(Exercise passage)
● ● ● ● ●

WHILE PROFITS ARE TRANSFERRED ABROAD, ECOLOGICAL DESTRUCTION AND INDUSTRIAL MURDERS CONTINUE TO REMAIN AT HOME

The investment race for critical minerals, especially for ‘green technology,’ also continues. Turkey's participation in this race seems to be trapping the country in a new relationship of dependency within the global capitalist system. Is this new form of mining different from colonial mining, or are we facing a new version of the same logic?

This question must be evaluated within the framework of the concept of ‘neo-colonialism,’ which we also frequently mention. The situation we face is a continuation of classic colonial mining, but painted ‘green.’ So-called ‘developed’ countries produce or have produced high-tech “green” products using rare elements extracted from ‘developing’ countries. They acquire the necessary lithium, cobalt, rare earth elements and copper cheaply. The pollution generated during mining remains in the developing country, while the ‘clean,’ ‘carbon-free,’ and high-value-added ‘green product’ remains under the control of global capital.

● ● ● ● ●

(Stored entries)

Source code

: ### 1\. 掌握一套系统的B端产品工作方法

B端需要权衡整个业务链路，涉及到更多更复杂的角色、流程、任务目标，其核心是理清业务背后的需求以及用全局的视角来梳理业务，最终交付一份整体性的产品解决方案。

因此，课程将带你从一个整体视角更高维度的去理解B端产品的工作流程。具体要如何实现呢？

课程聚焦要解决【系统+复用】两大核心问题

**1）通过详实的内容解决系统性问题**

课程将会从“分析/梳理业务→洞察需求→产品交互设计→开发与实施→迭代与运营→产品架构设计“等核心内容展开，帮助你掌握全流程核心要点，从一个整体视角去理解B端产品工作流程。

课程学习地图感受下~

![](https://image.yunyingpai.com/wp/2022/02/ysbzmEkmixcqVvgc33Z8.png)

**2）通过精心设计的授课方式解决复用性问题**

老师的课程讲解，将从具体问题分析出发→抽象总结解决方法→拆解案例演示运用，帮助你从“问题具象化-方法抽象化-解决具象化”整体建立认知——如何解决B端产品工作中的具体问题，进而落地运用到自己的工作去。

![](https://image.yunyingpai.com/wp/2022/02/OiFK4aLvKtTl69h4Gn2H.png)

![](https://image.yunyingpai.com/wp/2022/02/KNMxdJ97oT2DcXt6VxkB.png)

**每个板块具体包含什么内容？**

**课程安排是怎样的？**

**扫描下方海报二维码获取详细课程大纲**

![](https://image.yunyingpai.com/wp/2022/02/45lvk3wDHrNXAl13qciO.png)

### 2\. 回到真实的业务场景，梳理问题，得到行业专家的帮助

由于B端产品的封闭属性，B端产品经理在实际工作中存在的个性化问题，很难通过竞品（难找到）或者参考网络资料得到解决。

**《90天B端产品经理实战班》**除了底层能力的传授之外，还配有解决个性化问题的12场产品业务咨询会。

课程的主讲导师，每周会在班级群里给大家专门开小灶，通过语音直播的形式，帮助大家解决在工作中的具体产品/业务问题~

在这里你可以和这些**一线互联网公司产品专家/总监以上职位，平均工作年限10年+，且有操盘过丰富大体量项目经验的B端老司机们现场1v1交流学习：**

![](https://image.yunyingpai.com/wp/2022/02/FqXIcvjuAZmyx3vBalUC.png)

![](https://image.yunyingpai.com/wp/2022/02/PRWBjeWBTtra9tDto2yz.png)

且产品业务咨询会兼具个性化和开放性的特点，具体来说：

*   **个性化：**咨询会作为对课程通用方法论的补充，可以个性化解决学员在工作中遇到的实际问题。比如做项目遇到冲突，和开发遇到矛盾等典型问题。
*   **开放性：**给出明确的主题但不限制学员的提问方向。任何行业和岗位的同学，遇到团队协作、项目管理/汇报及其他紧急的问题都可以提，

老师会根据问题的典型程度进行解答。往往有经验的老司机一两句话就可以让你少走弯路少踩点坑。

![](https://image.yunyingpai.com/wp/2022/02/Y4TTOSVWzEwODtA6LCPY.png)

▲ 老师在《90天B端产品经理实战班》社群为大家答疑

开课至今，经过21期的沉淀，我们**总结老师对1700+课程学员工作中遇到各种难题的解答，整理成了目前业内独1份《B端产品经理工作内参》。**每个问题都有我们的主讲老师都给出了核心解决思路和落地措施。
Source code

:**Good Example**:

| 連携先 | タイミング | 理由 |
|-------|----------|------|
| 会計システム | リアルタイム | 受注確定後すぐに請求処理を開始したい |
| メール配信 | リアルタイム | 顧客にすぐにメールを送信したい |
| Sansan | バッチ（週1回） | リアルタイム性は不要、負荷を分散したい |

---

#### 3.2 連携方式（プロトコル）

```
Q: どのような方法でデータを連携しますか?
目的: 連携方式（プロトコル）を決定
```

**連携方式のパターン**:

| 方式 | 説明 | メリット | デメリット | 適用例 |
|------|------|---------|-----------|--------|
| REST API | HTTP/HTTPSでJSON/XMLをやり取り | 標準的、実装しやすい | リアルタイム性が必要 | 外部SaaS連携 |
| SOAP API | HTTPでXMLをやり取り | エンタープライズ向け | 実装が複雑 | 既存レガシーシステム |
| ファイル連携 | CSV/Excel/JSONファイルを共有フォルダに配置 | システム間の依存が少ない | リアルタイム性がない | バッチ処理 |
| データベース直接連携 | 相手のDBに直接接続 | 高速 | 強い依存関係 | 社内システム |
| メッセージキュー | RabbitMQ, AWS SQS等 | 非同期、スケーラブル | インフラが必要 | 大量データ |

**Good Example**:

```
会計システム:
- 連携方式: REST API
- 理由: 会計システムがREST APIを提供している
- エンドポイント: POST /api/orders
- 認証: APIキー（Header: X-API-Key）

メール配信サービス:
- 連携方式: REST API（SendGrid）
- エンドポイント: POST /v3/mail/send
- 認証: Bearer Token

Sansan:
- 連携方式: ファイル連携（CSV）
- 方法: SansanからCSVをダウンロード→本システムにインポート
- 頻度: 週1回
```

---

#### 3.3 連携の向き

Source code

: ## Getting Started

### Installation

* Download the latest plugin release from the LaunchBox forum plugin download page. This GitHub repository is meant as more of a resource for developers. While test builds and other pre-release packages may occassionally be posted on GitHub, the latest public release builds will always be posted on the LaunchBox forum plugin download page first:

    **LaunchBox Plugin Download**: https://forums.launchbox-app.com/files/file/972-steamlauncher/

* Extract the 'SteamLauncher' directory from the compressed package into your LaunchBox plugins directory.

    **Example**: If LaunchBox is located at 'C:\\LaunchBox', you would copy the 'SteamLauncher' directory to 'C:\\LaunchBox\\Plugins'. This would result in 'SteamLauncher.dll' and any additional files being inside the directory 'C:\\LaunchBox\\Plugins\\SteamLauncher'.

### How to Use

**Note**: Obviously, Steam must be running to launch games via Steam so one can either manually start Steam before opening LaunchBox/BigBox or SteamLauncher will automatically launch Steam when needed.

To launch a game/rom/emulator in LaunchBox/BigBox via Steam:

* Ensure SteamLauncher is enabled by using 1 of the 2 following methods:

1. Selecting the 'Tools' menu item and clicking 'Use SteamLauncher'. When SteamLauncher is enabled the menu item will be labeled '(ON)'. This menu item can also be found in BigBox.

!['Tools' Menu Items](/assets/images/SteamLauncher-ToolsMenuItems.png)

● ● ● ● ●

(Questions to answer)
a – Decide whether each statement agrees with the text on mining for critical minerals, answering yes or no and quoting the words of the text that settle it: (i) pollution from mining stays in the developing country; (ii) developed countries obtain lithium, cobalt, rare earth elements and copper at high cost; (iii) the current situation marks an end to classic colonial mining.
b – Carry on the text about mining for critical minerals from the point where it stops.

(Task results)
a –
(i) Yes: "The pollution generated during mining remains in the developing country"
(ii) No: "They acquire the necessary lithium, cobalt, rare earth elements and copper cheaply."
(iii) No: "The situation we face is a continuation of classic colonial mining, but painted ‘green.’"

b –
Countries like Turkey are forced to import the technology required for this so-called ‘green’ transition. To finance this import, they strive to export more cheap raw minerals. In other words, in order to be able to buy solar panels, we are forced to license mountains and rocks and search for raw materials to sell cheaply. In the colonial mining directly experienced by African countries, raw materials were loaded directly onto ships and taken away. The model we are experiencing, however, is supported by complex incentive mechanisms, international arbitration, purchase guarantees and ‘green’ energy rhetoric. At the end of the day, while profits are transferred abroad, ecological destruction and workplace fatalities remain at home.

Recently, another privatisation example related to electricity production has been revealed to have failed. While it is clear that the Soma B Thermal Power Plant is operating at a loss and becoming a burden on the public, the Soma A Thermal Power Plant is also being sought for privatisation. As part of this initiative, which will increase public losses in Soma, a tender has been launched to privatise the Soma A Thermal Power Plant, owned by the public company EÜAŞ, along with 91,000 square metres of land, by the end of 2025 through a sale method. It is clear that the Soma B Thermal Power Plant has not been operated efficiently over the past 10 years. This situation, despite the transfer of public resources, demonstrates that privatisation and marketisation efforts must be halted. The Energy Market Regulatory Authority (EPDK), which has become an instrument for the transfer of public resources to the private sector in an uncertain manner, should be closed down and replaced by a Nationalisation Administration Presidency to carry out nationalisation procedures. The privatisation of the Soma A Thermal Power Plant should be abandoned, and preparations for the nationalisation of the Soma B Thermal Power Plant should be made.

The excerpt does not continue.